What needs to be done –
According to the KDMM FC page excerpt, in what place did the club finish the 2016 Malaysia FAM League?
[start of Page excerpt]
KDMM FC
- Full name: Kadazan Dusun Murut Malaysia Football Club
- Founded: 2016; 9 years ago
- Dissolved: 2018
- Ground: Kompleks Sukan Keningau
- Capacity: 10,000
- President: Peter Anthony
- Manager: Andrew Majanggim

= KDMM F.C. =

Malaysian football club

Kadazan Dusun Murut Malaysia Football Club or KDMM FC was a Malaysian football club based in Keningau, Sabah. Founded in 2016, the club's home ground has been Keningau Stadium. The club represented the Kadazan-Dusun and Murut ethnic communities in Malaysian football competitions.

==History==
Kadazan Dusun Murut Malaysia Football Club was founded in 2016 by the owner Peter Anthony as part of its effort to bring the ethnics unity together through the sports of football. The club was accepted to play in 2016 Malaysia FAM League and has finished the league in fourth place, competing in the playoff quarter-final. For the second season, 2017 Malaysia FAM League, the club only retained half of the old squad and has held a trial session for new recruits.
[end of Page excerpt]
[start of Information supplied]
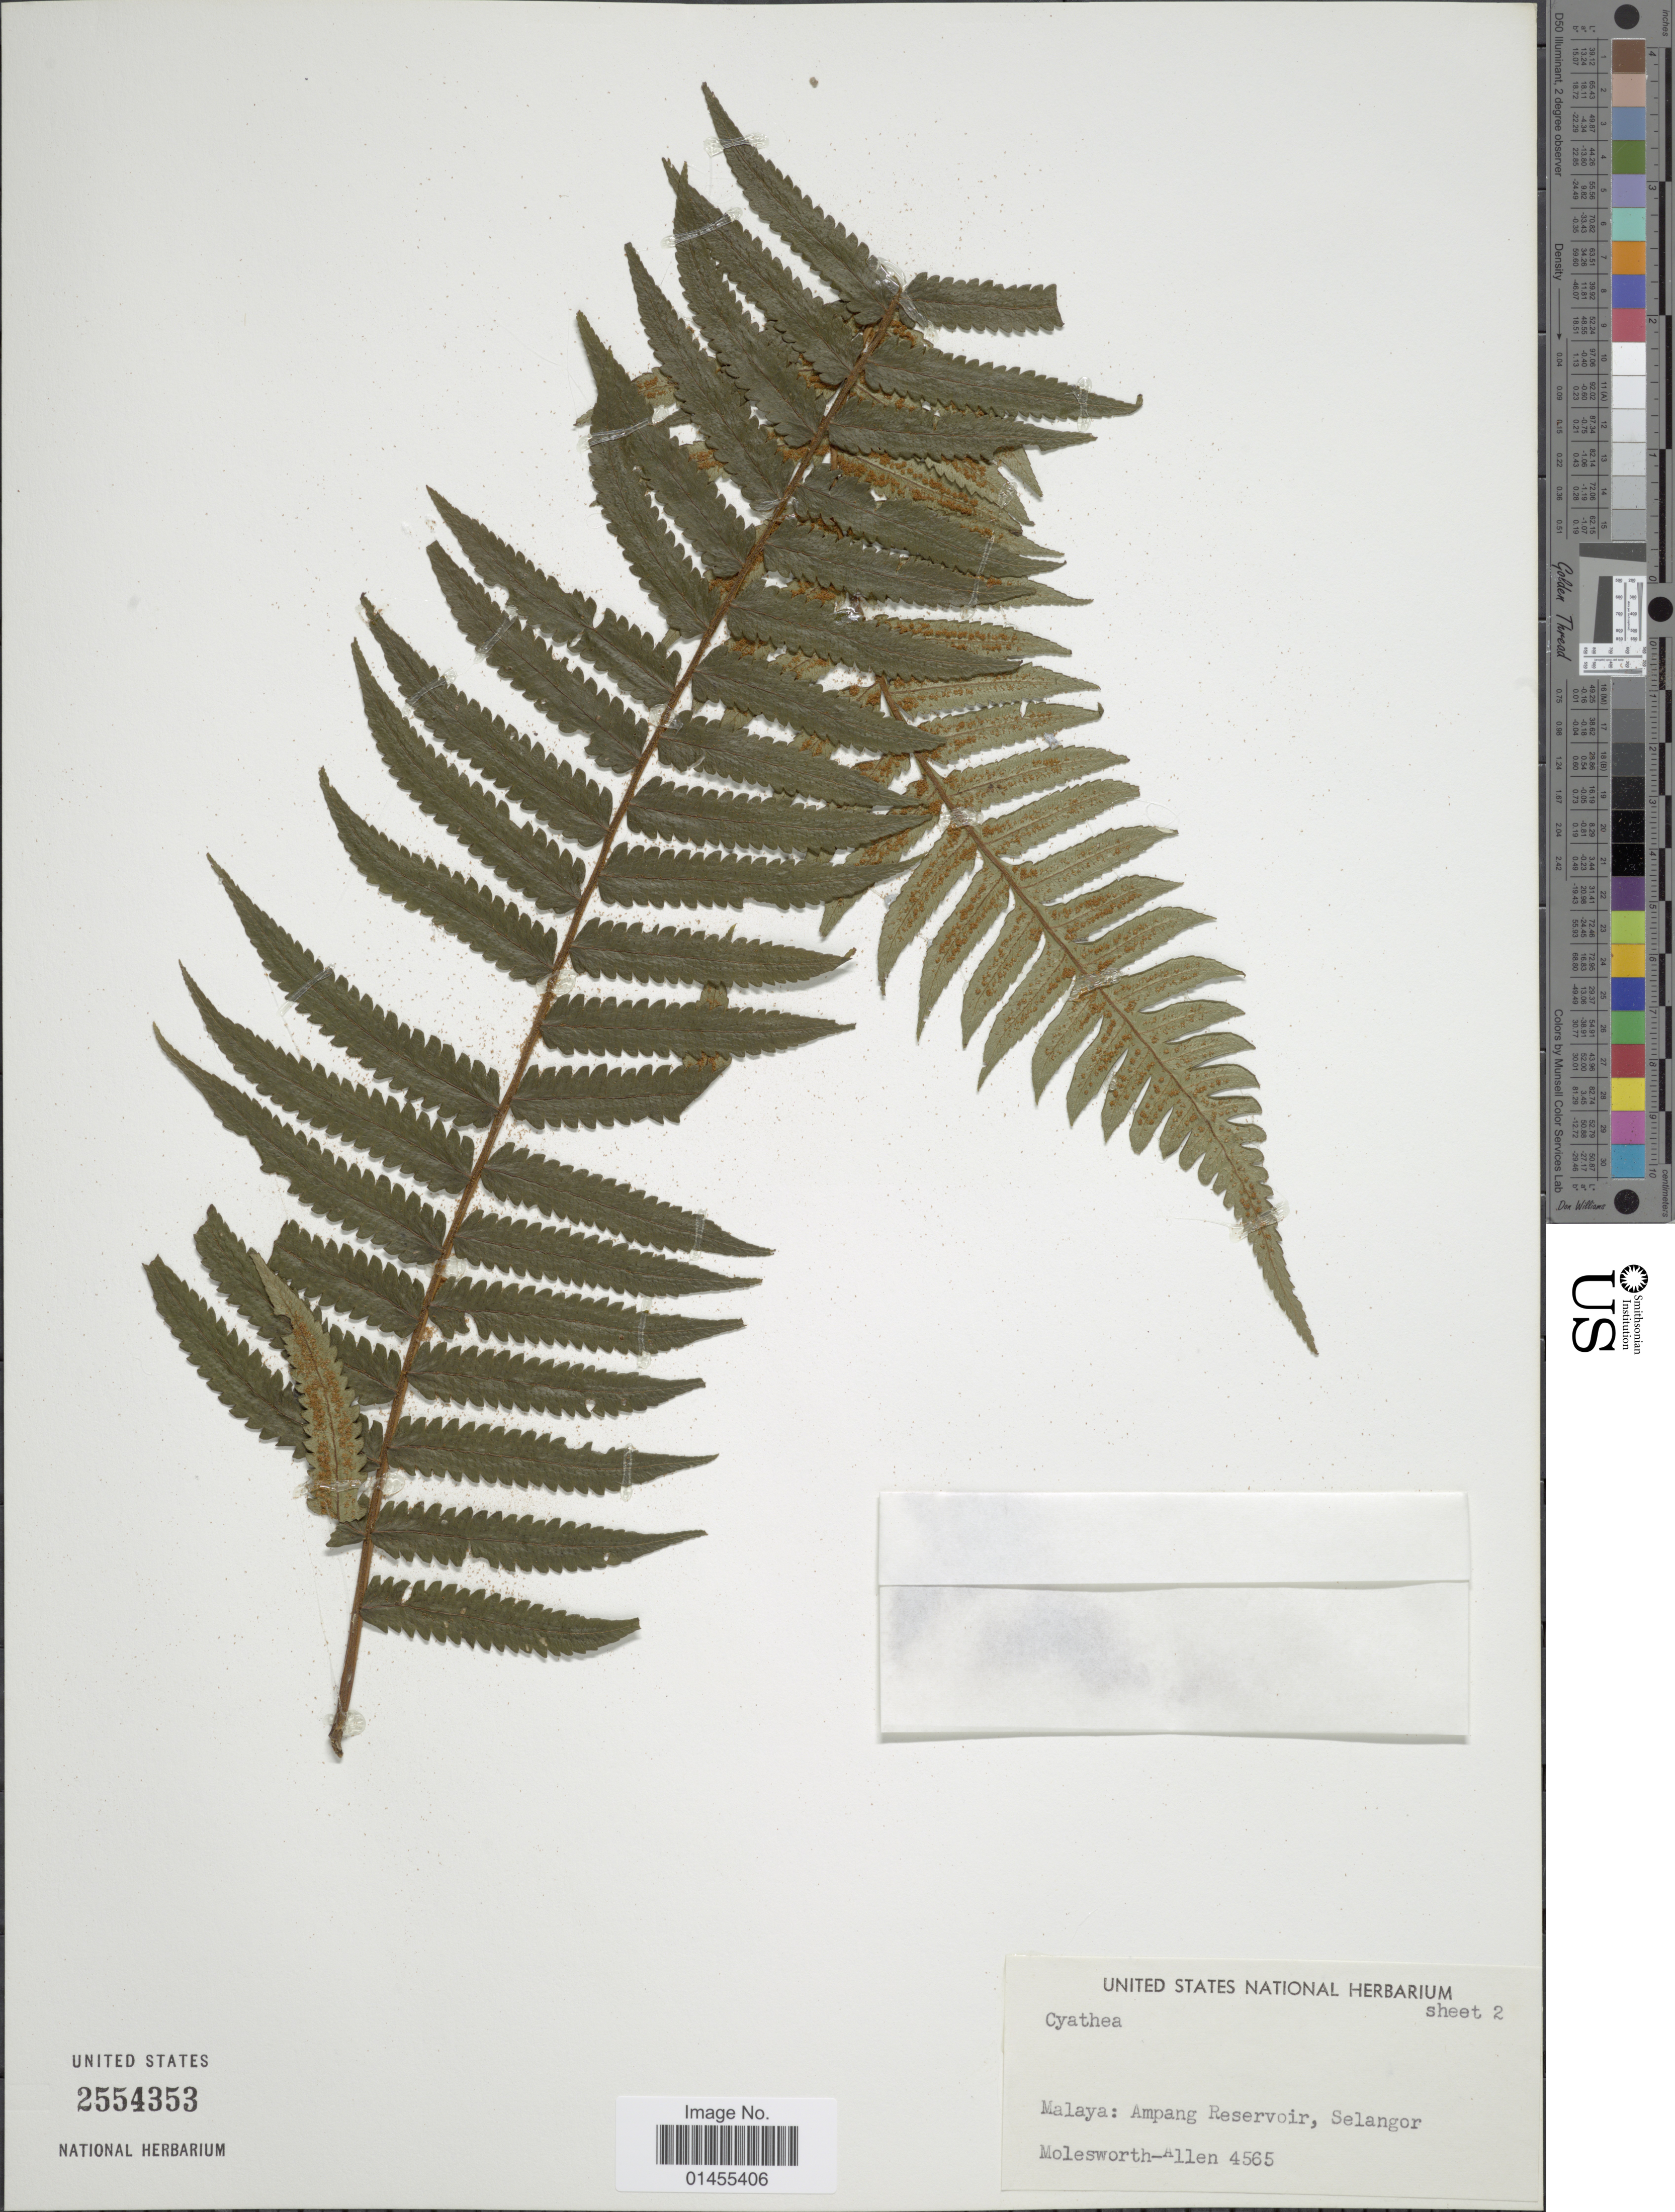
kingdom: Plantae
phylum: Tracheophyta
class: Polypodiopsida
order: Cyatheales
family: Cyatheaceae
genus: Alsophila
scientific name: Alsophila sp.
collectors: B. E. G. Molesworth-Allen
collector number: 4565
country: Malaysia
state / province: Selangor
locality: Malaya, Ampang Reservoir.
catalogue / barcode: US 2554353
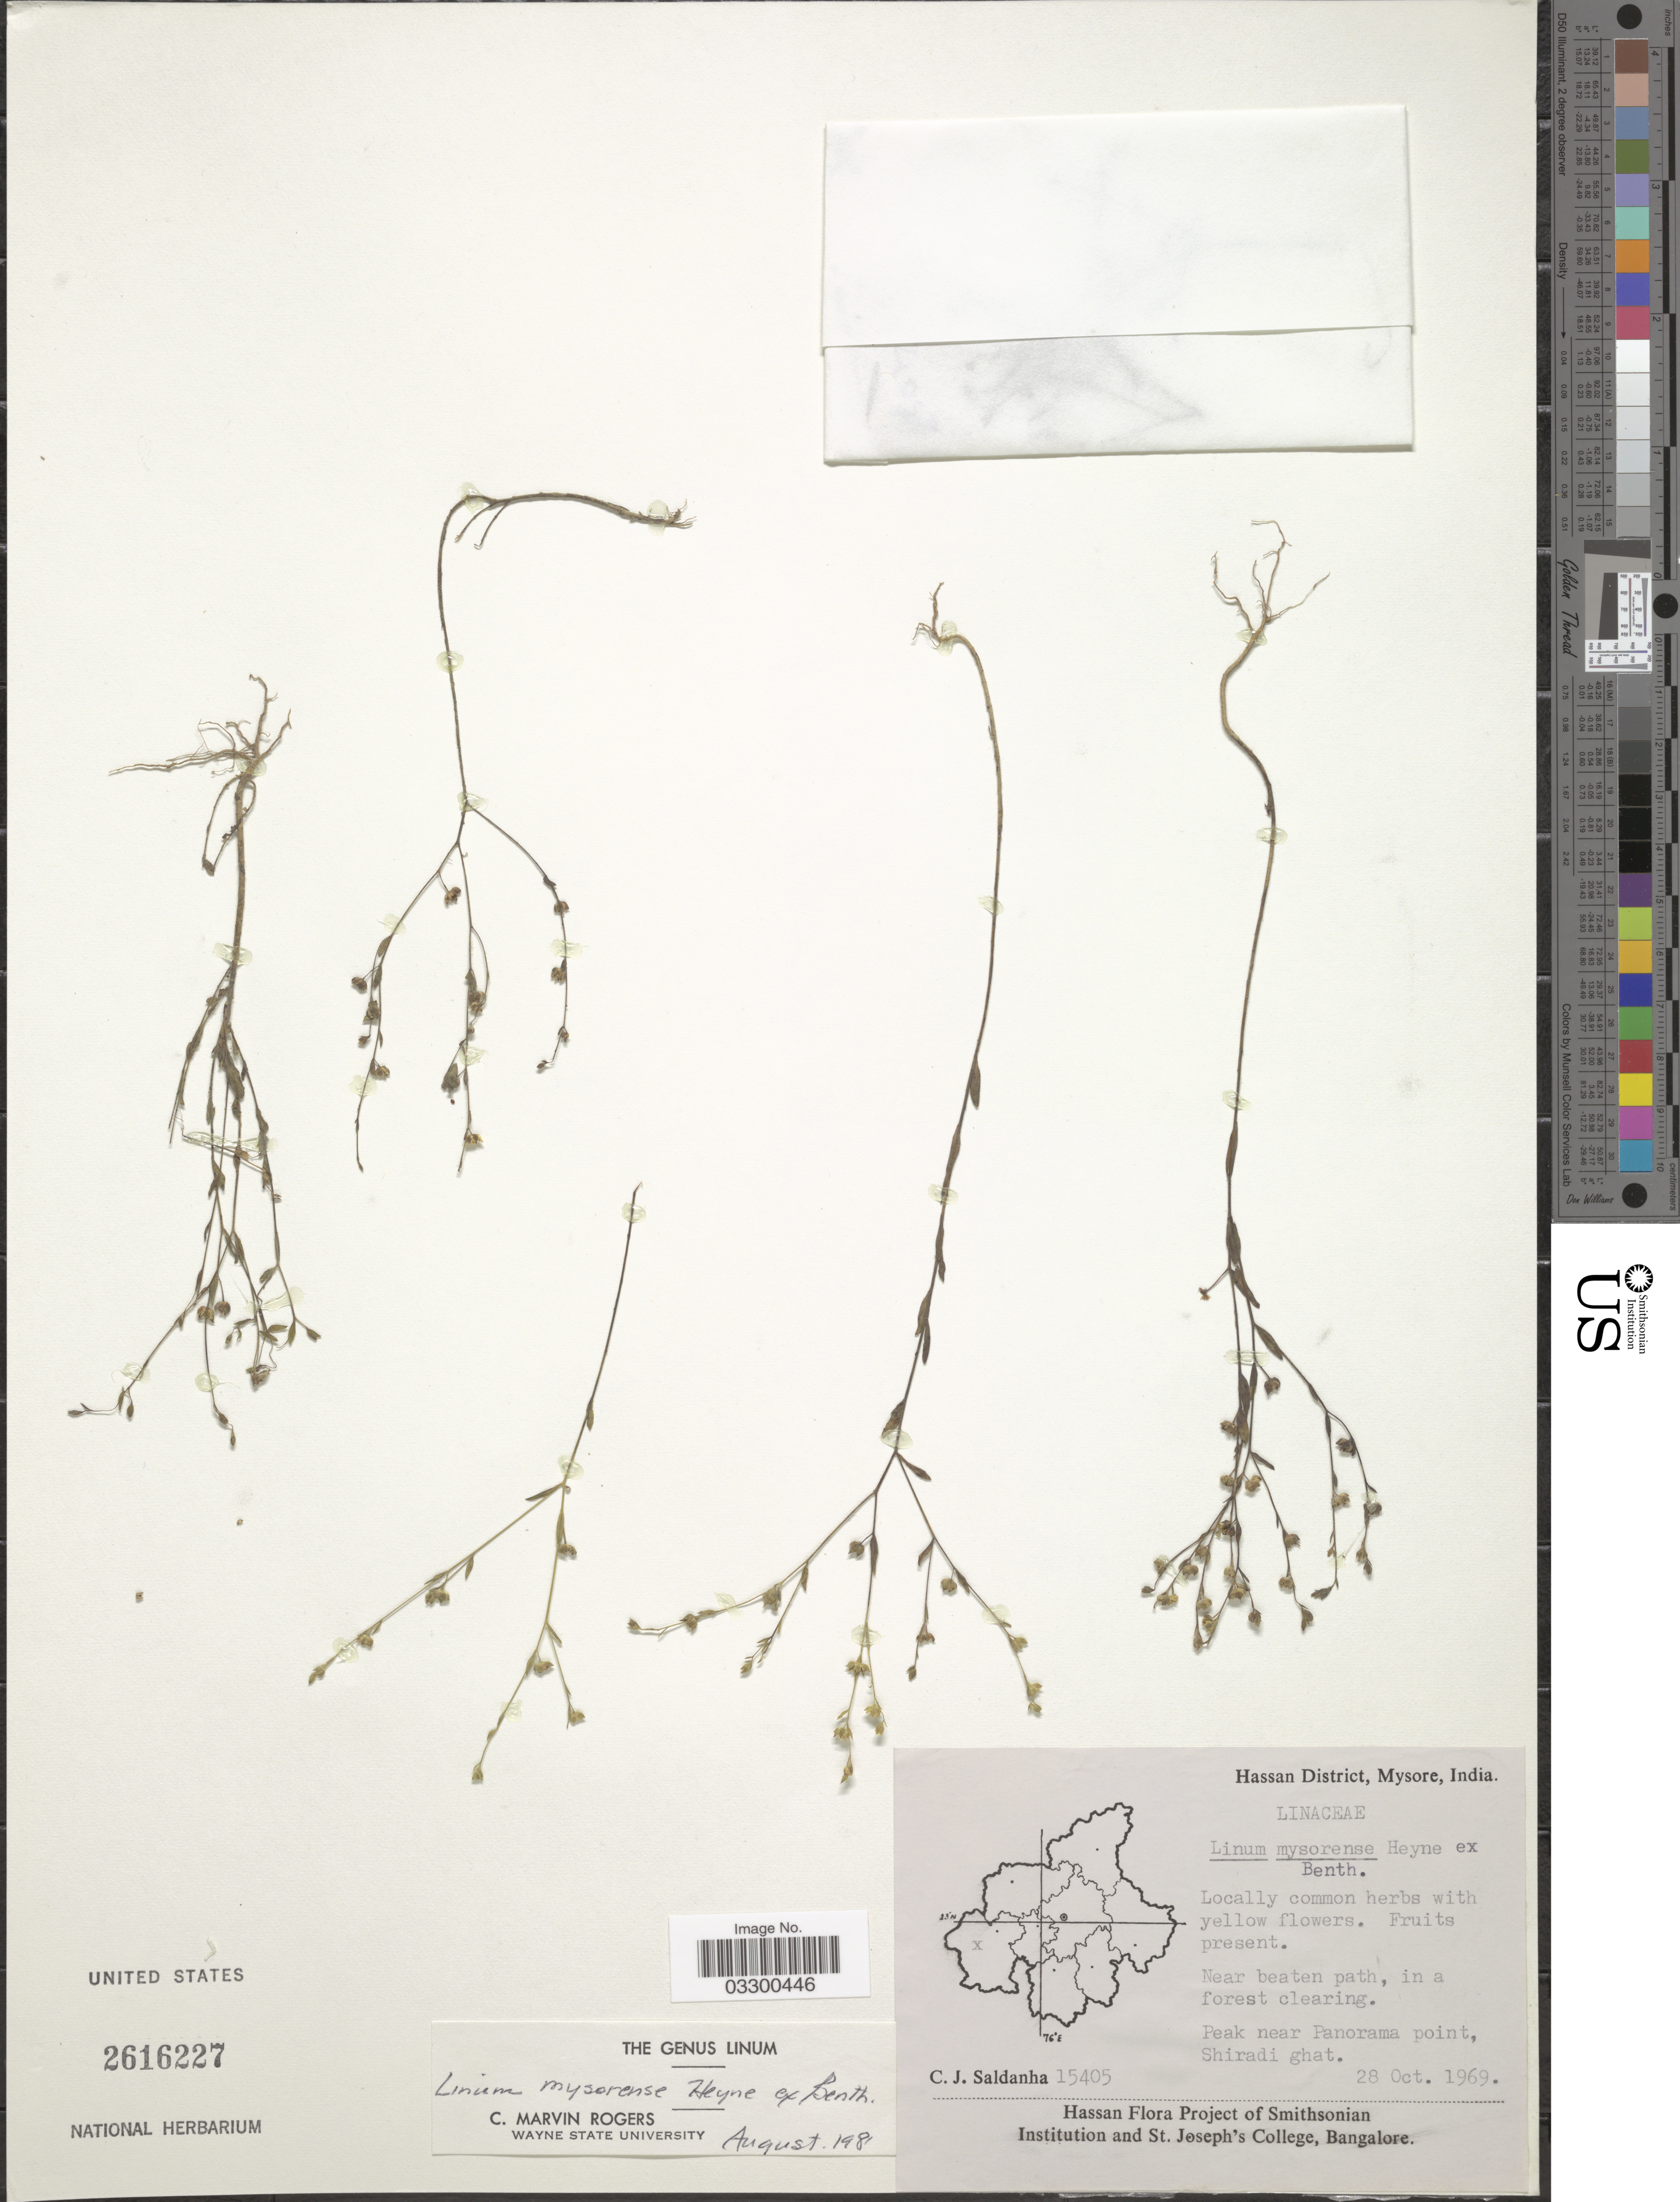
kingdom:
[end of Information supplied]
Output for this task –
Fourth place.